We did go to Wild Wadi on our last day in Duabi, this waterpark right next to the posh Burg Al Arab, and while queuing to go down the super-high flumes, we saw a couple of choppers landing on the helipad. It certainly looked good on the outside, although the decadent gold furnishings is a wee bit too much for my taste. Having said that, I'm sure I won't complain if I got to stay in it for free!

Certain parts of Wild Wadi were under construction, but we had oodles of fun going up and down slides and flumes. I was initially apprehensive about strutting around in my bikini in a Muslim country, but I needn't have worried. Everyone was in teeny tiny bikinis, some even in g-string bottoms! Oo-er.

It was a stark contrast seeing bikini-clad girls standing next to Muslim women in long-sleeved shirts, trousers and hijubs queuing for the same ride though.

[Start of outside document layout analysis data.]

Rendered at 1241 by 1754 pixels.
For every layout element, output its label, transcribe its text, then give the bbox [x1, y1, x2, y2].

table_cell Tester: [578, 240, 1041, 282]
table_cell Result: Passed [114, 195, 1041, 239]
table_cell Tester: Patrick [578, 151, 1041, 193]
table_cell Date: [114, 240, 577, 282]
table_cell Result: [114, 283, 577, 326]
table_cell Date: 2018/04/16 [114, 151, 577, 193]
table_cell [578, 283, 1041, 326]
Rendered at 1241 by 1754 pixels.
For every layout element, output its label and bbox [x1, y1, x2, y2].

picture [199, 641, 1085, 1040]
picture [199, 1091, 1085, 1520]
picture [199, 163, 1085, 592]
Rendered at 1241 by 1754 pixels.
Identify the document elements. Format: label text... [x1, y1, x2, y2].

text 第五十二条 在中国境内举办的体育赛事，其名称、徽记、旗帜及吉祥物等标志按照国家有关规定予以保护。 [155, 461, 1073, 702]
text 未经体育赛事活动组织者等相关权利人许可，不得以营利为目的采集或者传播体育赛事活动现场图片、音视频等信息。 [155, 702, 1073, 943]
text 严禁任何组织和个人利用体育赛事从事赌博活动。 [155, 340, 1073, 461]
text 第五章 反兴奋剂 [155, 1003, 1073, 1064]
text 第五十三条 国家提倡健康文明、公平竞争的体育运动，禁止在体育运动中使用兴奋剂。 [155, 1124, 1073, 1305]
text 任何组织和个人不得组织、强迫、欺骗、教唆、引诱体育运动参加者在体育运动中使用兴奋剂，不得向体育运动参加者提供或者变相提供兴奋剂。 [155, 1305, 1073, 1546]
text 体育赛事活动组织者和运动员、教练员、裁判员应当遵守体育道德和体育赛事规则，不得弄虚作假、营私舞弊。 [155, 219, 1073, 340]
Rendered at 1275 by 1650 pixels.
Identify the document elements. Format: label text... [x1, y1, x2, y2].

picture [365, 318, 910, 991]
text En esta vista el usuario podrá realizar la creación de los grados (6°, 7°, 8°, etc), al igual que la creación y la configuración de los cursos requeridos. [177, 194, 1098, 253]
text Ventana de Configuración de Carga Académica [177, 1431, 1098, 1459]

We went to the airport stright from Wild Wadi, thus ending our adventures in Dubai for now. We will be back to shop, and experience the desert safari tours.

The past week has seen both RJ's and my Christmas work dos. They were on two consecutive days, which we know from experience (ie, last years', when I could hardly twirl to the celidh music without fighting the need to throw up) spells disaster.

Can I just say, the international arm of RJ's company holds a much more disappointing Christmas do than the UK arm. For the past couple of years, his company Christmas do's were black tie events, which meant shopping for posh frocks! Sadly, not this time. A venue was only decided days in advance (in comparison, 3 months before the Christmas do in the UK, we had emails with the menus attached asking for our preferences!) and it was a very low-key affair that didn't involved dressing up nor dancing till the wee hours.

That said, I did have fun though, chatting to and merry-making with the various 'other halves' of the employees and downing copious amount of quadruple-strength pina coladas. Sadly, by midnight, the crowd was fast dispersing; some claimed to be too old to be doing sambucca toothbrushes, others to relieve babysitters of their duties. Bit disappointing considering in the UK do's we only left when they start packing the banquet tables away.

The next day, nursing a hangover from hell, I had to face yet another Christmas do, my own this time. We went to the Blue Elephant, a lovely Thai restaurant with an amazing interior and scrumptious menu and cocktail hour started at lunchtime, eventually winding down just past dinner time at Trader Vic's. RJ and I had a barbecue to attend to after that, but I somehow managed to get through that (and enjoy it in the process) and only when we were about 5 minutes from home that night did I stop the car to regurtitate everything that I had since about 4pm that day.

This is good, though. Life here is starting to bear a resemblance to life in Edinburgh.

And it's five days before we leave for Thailand!!